Scalia: captain of a ship that may never come in Conservative justice fights on alone

May 15, 1993|By Lyle Denniston | Lyle Denniston,Washington Bureau

WASHINGTON -- When the Yankees play at Camden Yards, a famous -- and devoted -- fan of theirs sometimes can be found in a good seat there. But not easily. He will blend in perfectly, wearing an ordinary baseball cap and glasses. He won't look a thing like Antonin Scalia.

It may be only at the ballpark that Justice Scalia really blends in. At the Supreme Court, where he works as the nation's premier showman-judge-theoretician, he is a loner who is losing regularly in a stubborn fight to protect the true conservative cause against the "balancers," the moderates in the middle of the road who are now in control.

To him, it doesn't always matter greatly that his side loses. As he once said to a companion after watching the Orioles beat the Yankees at Camden Yards, "It was a great game -- but it turned out wrong!"

Certainly, he can fight back verbally when he loses in a big way within the court, but this man known for his charm always insists that there is nothing personal about it.

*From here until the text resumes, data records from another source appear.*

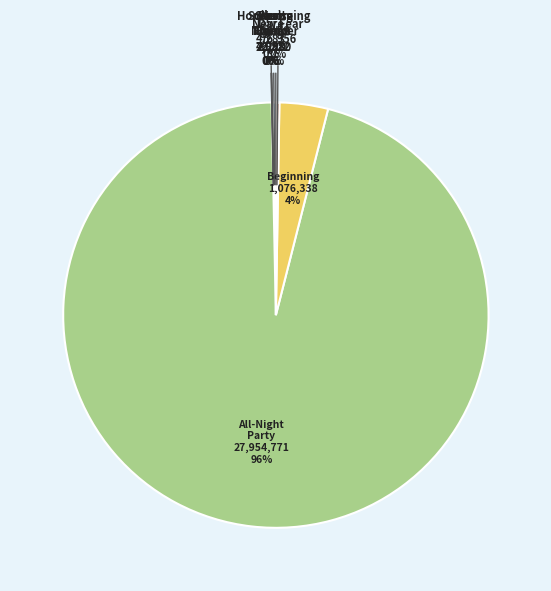

To the nearest percent, what is the average slice percentage?

11%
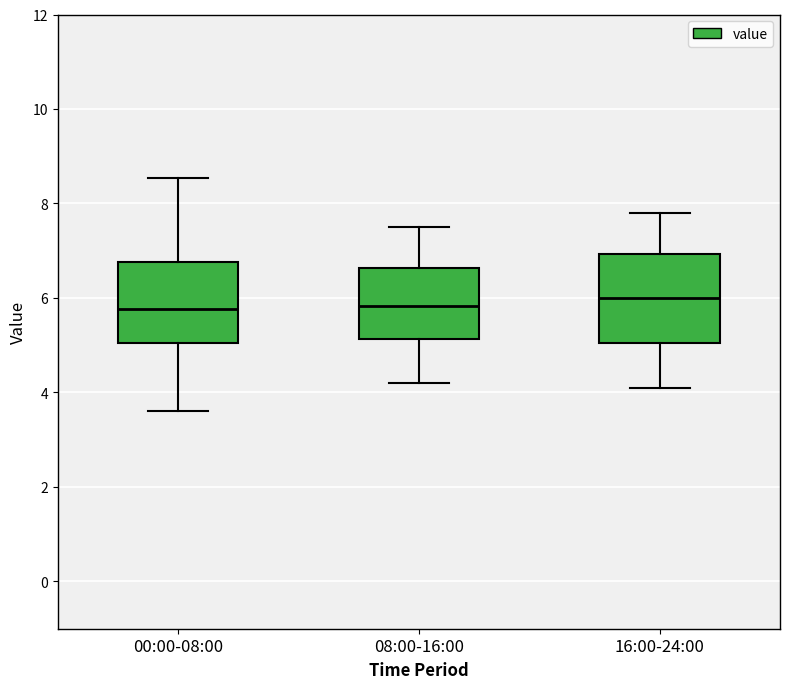

Reading left to right, read every box against the y-axis: the position of its median line, the range the box covers, and the ends of its whiskers. The values are not printed on the chart, so give them approximately, as read against the axis.

00:00-08:00: median 5.8, box 5.0 to 6.8, whiskers 3.6 to 8.6
08:00-16:00: median 5.8, box 5.2 to 6.6, whiskers 4.2 to 7.6
16:00-24:00: median 6.0, box 5.0 to 7.0, whiskers 4.2 to 7.8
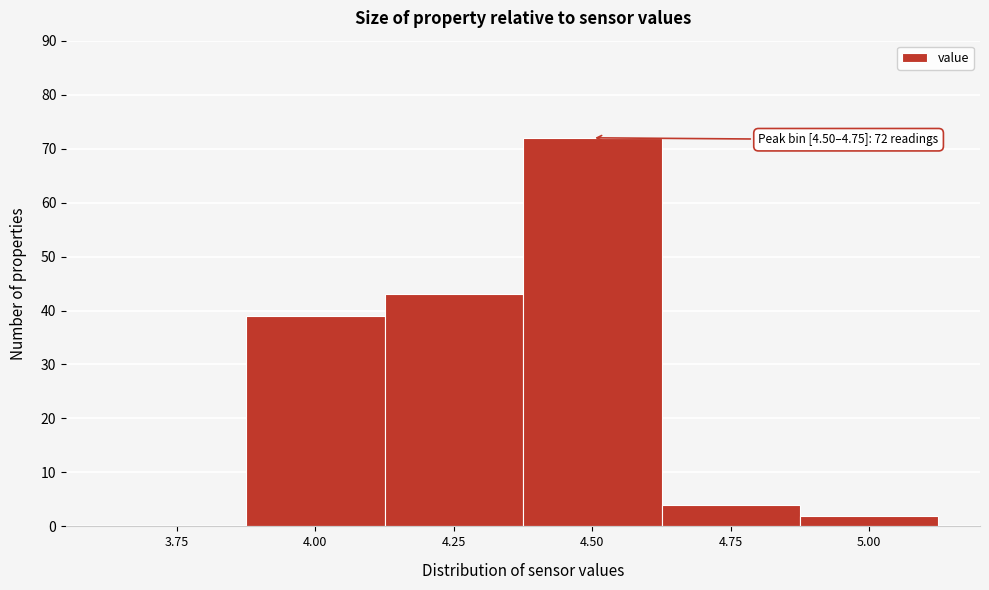

Reading left to right, what are all the values shown in this chart?

3.75=0	4.00=39	4.25=43	4.50=72	4.75=4	5.00=2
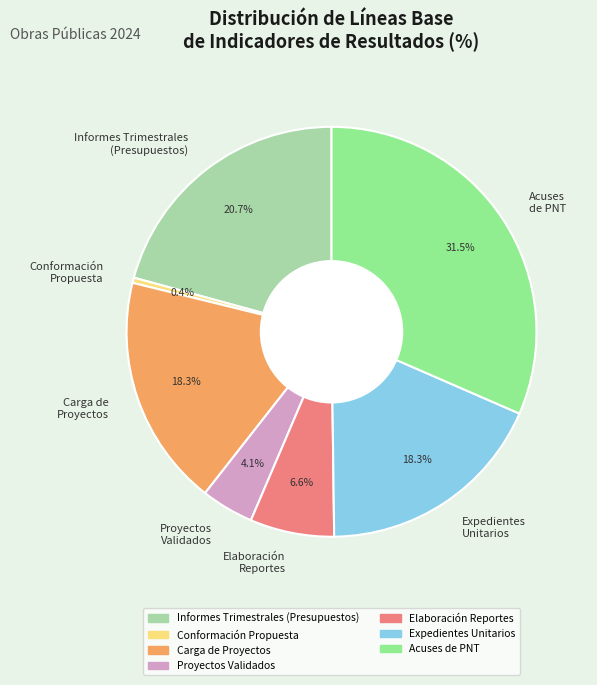

Between Conformación Propuesta and Proyectos Validados, which is larger?

Proyectos Validados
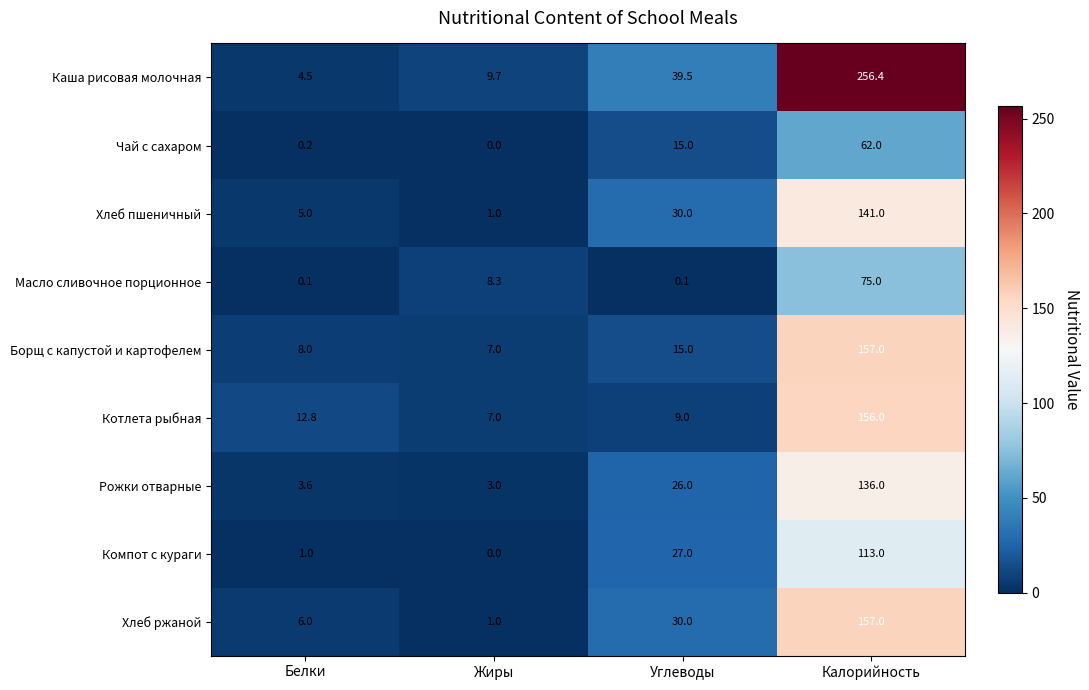

What is the difference between the highest and lowest values at Калорийность?

194.4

He has a barbed wit and barbed computer keys, and both frequently leave stings -- unintentionally, he will say fervently.

He is a loner mainly because he remains the solitary captain of the conservative revolution that never quite happened at the court. Practically alone, he is what is left over from the attempt to "Reaganize" the Supreme Court, turning it into a deeply conservative bastion where new rights no longer emerge from "activist" judges, and even old rights get strongly diluted if not dissolved.

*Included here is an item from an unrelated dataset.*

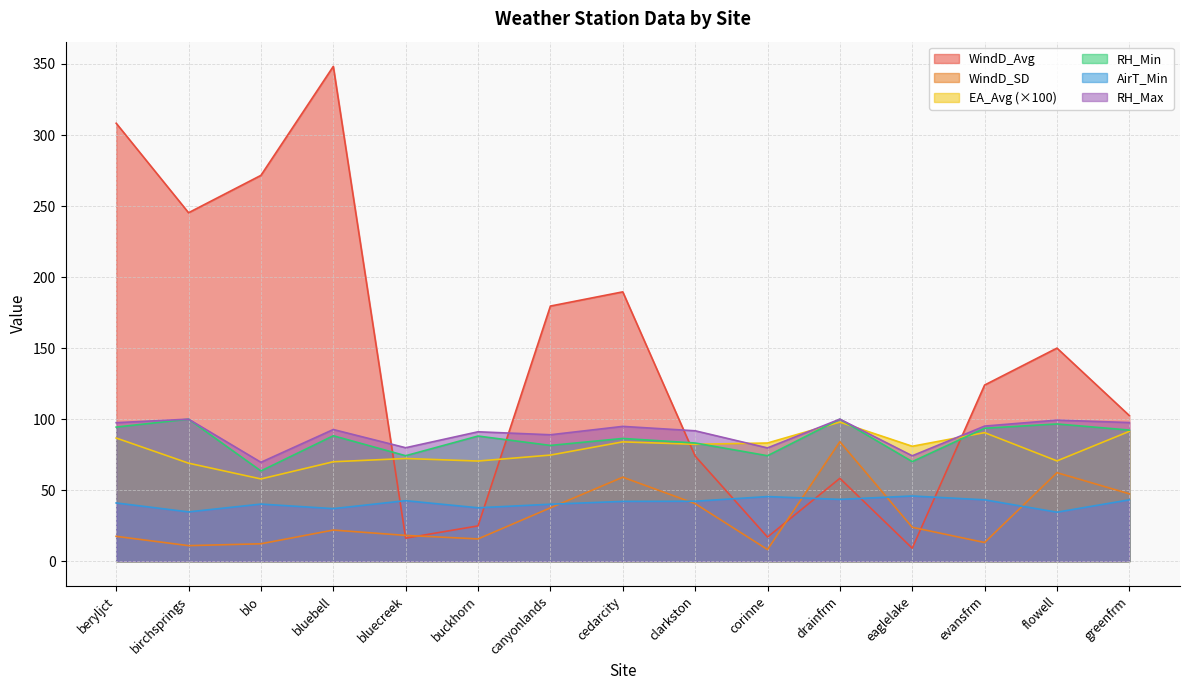

Where does the EA_Avg series first go above 80?

beryljct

At the tender age, for a justice, of 57 and after only seven terms on the court, Antonin Scalia is on the verge of becoming a historical curiosity, perhaps already "a figure of the past," as an admirer, Bruce Fein, Washington lawyer and former official with the Ronald Reagan administration, tentatively phrases it. "I don't see on the horizon that we're going to get more people [on the court] like Scalia."

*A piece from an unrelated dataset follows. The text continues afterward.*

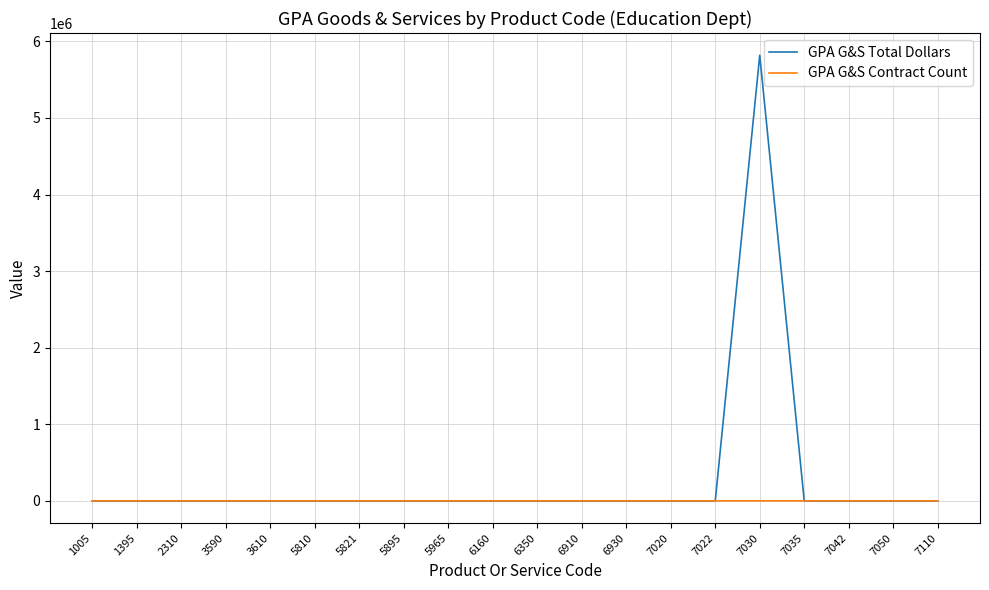

Which series has the widest spread of values?

GPA G&S Total Dollars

It is an assessment that is shared by some liberals, too. Says Harvard law professor and constitutional expert Kathleen Sullivan, a sometime-adviser to the Clinton administration: Justice Scalia's "hard-edged judicial conservatism has failed to take hold at the court; it has been overtaken by the more moderate approach of the balancers."

Justice Scalia is not expected to get an ally when President Clinton names a replacement for retiring Justice Byron R. White within the next few weeks.

When the court is divided, Justice Scalia seldom leads a majority, and he is able as a routine to count only upon Justice Clarence Thomas' voting with him. Even Justice Thomas, however, insists in private encounters that he is independent of any "bloc" on the court, including any two-man bloc with Justice Scalia.

The two great ambitions of the "Reagan revolution" that Justice Scalia was to help gain within the court -- completely ending the constitutional right to abortion and bringing prayer back to the public schools -- were never achieved. Abortion rights remain, even if narrower in scope, and prayers are still banned from public education -- both the result of 5-4 rulings last year, with Justice Scalia on the losing side on both.

The main reason those causes were lost is that three other appointees to the court during the 12 years of the Reagan and George Bush administrations do not share the pure dogma of the constitutional faith of those administrations. Those three are the so-called "balancers": Justices Sandra Day O'Connor, Anthony M. Kennedy and David H. Souter.

The pure "Reagan-Bush" legal dogma is, in reality, dogma borrowed in considerable part from Justice Scalia himself. His judicial philosophy has three basic theories at its center:

* First, law works best when it is embodied in a hard, fast and clear-cut rule that people must obey and judges must enforce loyally -- letting legislatures deal with any hardships that result.

* Second, laws are best understood by their literal words and the ordinary meanings those words had when the laws were written.

* Third, the Constitution is to be understood, and applied, as the 18th-century authors intended in the beginning; it does not change with the times or shifts in public sentiment.

"He came to the court," Harvard professor Sullivan recalls, "with the clearest intellectual agenda of anyone on the court in a long time." And, because that agenda is simplicity itself -- rules are rules, and words mean what they say -- "it is easy to judge [Justice Scalia's] successes and failures." His most "notable failures," the professor suggests, were on abortion and school prayer.

To Justice Scalia, the Constitution's silence on abortion means that there is no such right there. He sees no sign that the authors of the Bill of Rights wanted prayers banned from the public schools. And, on a host of federal civil rights laws, he is openly hostile to reading them in the most expansive way the words can be read; if legislators don't write what they mean into law, judges should not supply any broader meanings, he thinks.